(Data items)
---

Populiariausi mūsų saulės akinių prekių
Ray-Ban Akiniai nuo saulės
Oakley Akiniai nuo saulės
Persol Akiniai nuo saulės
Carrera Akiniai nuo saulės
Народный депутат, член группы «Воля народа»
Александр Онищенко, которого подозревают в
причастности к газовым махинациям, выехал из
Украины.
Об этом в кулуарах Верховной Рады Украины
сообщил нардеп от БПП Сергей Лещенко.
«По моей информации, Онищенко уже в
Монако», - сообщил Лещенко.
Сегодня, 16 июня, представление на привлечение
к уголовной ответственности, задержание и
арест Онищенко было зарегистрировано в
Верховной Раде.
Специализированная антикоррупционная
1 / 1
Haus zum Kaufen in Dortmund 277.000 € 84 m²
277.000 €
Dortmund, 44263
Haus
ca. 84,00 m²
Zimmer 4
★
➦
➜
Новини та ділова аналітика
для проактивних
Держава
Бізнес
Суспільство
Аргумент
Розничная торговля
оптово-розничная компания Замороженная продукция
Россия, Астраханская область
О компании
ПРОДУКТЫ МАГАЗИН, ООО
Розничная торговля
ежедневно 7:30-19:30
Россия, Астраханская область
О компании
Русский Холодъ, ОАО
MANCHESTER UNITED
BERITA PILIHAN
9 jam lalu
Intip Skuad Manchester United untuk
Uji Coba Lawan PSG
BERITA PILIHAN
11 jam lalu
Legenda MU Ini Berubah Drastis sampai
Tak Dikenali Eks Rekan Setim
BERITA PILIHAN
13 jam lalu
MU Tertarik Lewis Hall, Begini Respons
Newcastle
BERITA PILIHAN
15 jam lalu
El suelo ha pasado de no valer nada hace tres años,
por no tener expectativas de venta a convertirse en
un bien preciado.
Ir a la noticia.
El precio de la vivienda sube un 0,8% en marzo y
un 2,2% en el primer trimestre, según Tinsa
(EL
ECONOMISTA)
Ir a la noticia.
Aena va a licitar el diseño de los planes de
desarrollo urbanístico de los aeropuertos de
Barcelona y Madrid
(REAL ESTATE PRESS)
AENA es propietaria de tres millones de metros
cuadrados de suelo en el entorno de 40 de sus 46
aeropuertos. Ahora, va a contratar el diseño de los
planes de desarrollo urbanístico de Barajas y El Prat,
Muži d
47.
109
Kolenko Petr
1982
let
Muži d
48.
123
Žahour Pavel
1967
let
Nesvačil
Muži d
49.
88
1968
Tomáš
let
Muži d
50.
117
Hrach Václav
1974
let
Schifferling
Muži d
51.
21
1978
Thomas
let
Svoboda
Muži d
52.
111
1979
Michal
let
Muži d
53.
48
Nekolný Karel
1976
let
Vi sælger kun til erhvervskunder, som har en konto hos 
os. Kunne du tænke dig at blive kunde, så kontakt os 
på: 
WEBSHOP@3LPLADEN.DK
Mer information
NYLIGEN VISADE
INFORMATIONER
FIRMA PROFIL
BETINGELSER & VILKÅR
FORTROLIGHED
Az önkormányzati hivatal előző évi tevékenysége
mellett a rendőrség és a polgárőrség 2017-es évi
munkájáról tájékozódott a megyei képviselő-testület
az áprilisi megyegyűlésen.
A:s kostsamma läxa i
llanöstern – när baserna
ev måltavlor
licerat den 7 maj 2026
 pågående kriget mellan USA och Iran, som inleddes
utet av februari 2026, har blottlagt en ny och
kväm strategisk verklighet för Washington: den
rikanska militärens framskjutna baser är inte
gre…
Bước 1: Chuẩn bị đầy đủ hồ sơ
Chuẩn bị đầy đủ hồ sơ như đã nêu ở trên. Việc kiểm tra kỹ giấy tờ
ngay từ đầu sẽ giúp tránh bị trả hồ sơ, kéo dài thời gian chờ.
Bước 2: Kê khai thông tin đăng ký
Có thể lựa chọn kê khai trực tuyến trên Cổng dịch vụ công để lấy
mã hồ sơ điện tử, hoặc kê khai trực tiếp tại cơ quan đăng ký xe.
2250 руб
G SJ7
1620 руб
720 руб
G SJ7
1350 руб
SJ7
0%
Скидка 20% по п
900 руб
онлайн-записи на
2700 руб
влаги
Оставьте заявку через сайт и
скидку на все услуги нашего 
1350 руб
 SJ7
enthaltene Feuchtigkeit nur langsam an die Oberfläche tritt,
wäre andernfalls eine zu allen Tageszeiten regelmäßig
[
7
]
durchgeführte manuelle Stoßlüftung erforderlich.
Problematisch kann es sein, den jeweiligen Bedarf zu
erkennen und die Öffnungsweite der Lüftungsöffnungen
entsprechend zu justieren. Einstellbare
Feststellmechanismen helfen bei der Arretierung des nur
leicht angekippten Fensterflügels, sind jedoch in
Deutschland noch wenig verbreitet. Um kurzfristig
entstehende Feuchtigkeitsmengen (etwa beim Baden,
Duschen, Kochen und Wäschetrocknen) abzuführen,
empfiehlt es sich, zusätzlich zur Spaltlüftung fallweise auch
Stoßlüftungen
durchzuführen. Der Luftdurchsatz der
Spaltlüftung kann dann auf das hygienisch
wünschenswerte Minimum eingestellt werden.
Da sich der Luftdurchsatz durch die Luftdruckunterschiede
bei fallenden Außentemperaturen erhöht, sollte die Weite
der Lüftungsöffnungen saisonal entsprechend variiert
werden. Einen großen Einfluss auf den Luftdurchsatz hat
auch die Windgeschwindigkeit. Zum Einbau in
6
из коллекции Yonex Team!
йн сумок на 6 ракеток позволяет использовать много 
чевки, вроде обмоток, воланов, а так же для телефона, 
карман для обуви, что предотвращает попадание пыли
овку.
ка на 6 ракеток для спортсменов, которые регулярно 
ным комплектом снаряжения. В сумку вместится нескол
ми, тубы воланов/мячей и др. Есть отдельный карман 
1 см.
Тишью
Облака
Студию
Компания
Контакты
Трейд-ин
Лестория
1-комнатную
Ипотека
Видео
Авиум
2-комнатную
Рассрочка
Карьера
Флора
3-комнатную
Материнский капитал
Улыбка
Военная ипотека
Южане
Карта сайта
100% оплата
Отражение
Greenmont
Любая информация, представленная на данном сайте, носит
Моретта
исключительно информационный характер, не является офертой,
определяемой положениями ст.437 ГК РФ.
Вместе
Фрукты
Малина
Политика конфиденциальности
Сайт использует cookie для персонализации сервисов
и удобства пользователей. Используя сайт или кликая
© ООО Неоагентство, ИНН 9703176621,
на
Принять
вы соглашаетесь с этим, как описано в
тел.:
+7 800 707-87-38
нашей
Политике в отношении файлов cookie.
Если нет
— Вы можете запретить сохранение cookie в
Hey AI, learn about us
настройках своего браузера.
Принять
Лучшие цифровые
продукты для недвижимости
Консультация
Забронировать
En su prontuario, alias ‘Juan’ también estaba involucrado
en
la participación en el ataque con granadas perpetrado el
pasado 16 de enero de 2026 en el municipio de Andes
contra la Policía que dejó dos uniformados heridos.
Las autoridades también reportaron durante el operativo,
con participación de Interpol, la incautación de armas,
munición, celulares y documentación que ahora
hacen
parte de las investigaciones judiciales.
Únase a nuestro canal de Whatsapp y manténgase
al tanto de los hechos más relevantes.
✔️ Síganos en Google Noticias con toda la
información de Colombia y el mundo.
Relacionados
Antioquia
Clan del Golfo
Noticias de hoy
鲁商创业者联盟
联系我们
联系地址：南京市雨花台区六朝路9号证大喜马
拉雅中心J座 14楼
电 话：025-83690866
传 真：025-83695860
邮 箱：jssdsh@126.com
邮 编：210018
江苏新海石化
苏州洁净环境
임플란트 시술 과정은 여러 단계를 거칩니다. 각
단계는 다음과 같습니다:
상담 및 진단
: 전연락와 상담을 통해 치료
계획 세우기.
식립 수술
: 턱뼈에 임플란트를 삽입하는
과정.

---

Which lines of the records contain the word "también"? Report each of those lines in full.

The answer
En su prontuario, alias ‘Juan’ también estaba involucrado
Las autoridades también reportaron durante el operativo,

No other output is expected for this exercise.